BREAKING NEWS
Schur complement

## Summary

In linear algebra and the theory of matrices, the Schur complement of a block matrix is defined as follows.

Suppose p, q are nonnegative integers, and suppose A, B, C, D are respectively p × p, p × q, q × p, and q × q matrices of complex numbers. Let

${\displaystyle M=\left[{\begin{matrix}A&B\\C&D\end{matrix}}\right]}$
so that M is a (p + q) × (p + q) matrix.

If D is invertible, then the Schur complement of the block D of the matrix M is the p × p matrix defined by

${\displaystyle M/D:=A-BD^{-1}C.}$
If A is invertible, the Schur complement of the block A of the matrix M is the q × q matrix defined by
${\displaystyle M/A:=D-CA^{-1}B.}$
In the case that A or D is singular, substituting a generalized inverse for the inverses on M/A and M/D yields the generalized Schur complement.

The Schur complement is named after Issai Schur who used it to prove Schur's lemma, although it had been used previously.[1] Emilie Virginia Haynsworth was the first to call it the Schur complement.[2] The Schur complement is a key tool in the fields of numerical analysis, statistics, and matrix analysis.

**SUPPLIED INFORMATION:**
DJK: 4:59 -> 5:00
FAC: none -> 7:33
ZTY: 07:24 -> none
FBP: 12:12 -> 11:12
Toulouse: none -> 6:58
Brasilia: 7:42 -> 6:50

--

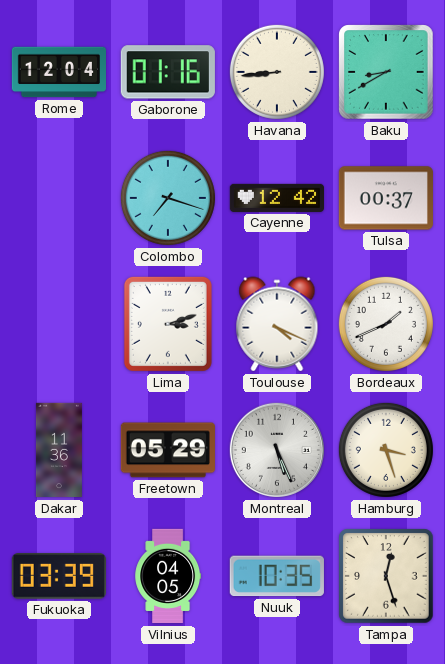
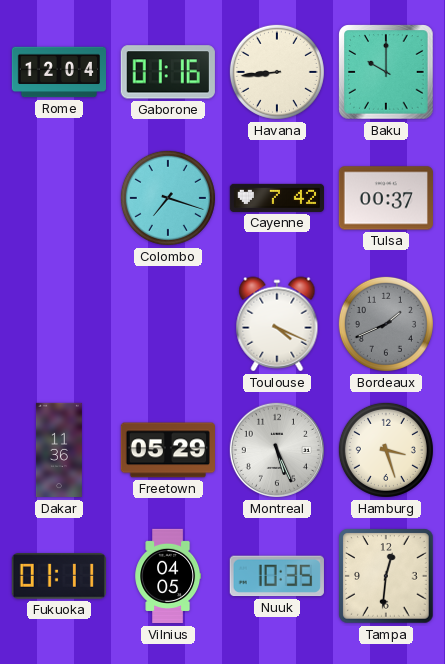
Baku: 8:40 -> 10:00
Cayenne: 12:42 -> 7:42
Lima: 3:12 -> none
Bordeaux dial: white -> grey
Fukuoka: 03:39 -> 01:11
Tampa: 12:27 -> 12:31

**CHALLENGES:**
1) Answer these from the Schur complement passage:
(a) What size is the matrix M/D?
(b) Who first called it the Schur complement?
(c) What yields the generalized Schur complement when A or D is singular?
2) Using the Schur complement passage, explain in one to three sentences why the construction bears Issai Schur's name.
3) Extend the Schur complement passage from its last sentence.
The rows are separate material from the Schur complement passage.

**RESPONSES IN ORDER:**
1)
(a) It is a p × p matrix.
(b) Emilie Virginia Haynsworth.
(c) Substituting a generalized inverse for the inverses in M/A and M/D.

2) It is named after Issai Schur because he used it to prove Schur's lemma. It had been used before him.

3)
## Background

The Schur complement arises when performing a block Gaussian elimination on the matrix M. In order to eliminate the elements below the block diagonal, one multiplies the matrix M by a block lower triangular matrix on the right as follows:

{\displaystyle {\begin{aligned}&M={\begin{bmatrix}A&B\\C&D\end{bmatrix}}\quad \to \quad {\begin{bmatrix}A&B\\C&D\end{bmatrix}}{\begin{bmatrix}I_{p}&0\\-D^{-1}C&I_{q}\end{bmatrix}}={\begin{bmatrix}A-BD^{-1}C&B\\0&D\end{bmatrix}},\end{aligned}}}

where Ip denotes a p×p identity matrix. As a result, the Schur complement ${\displaystyle M/D=A-BD^{-1}C}$  appears in the upper-left p×p block.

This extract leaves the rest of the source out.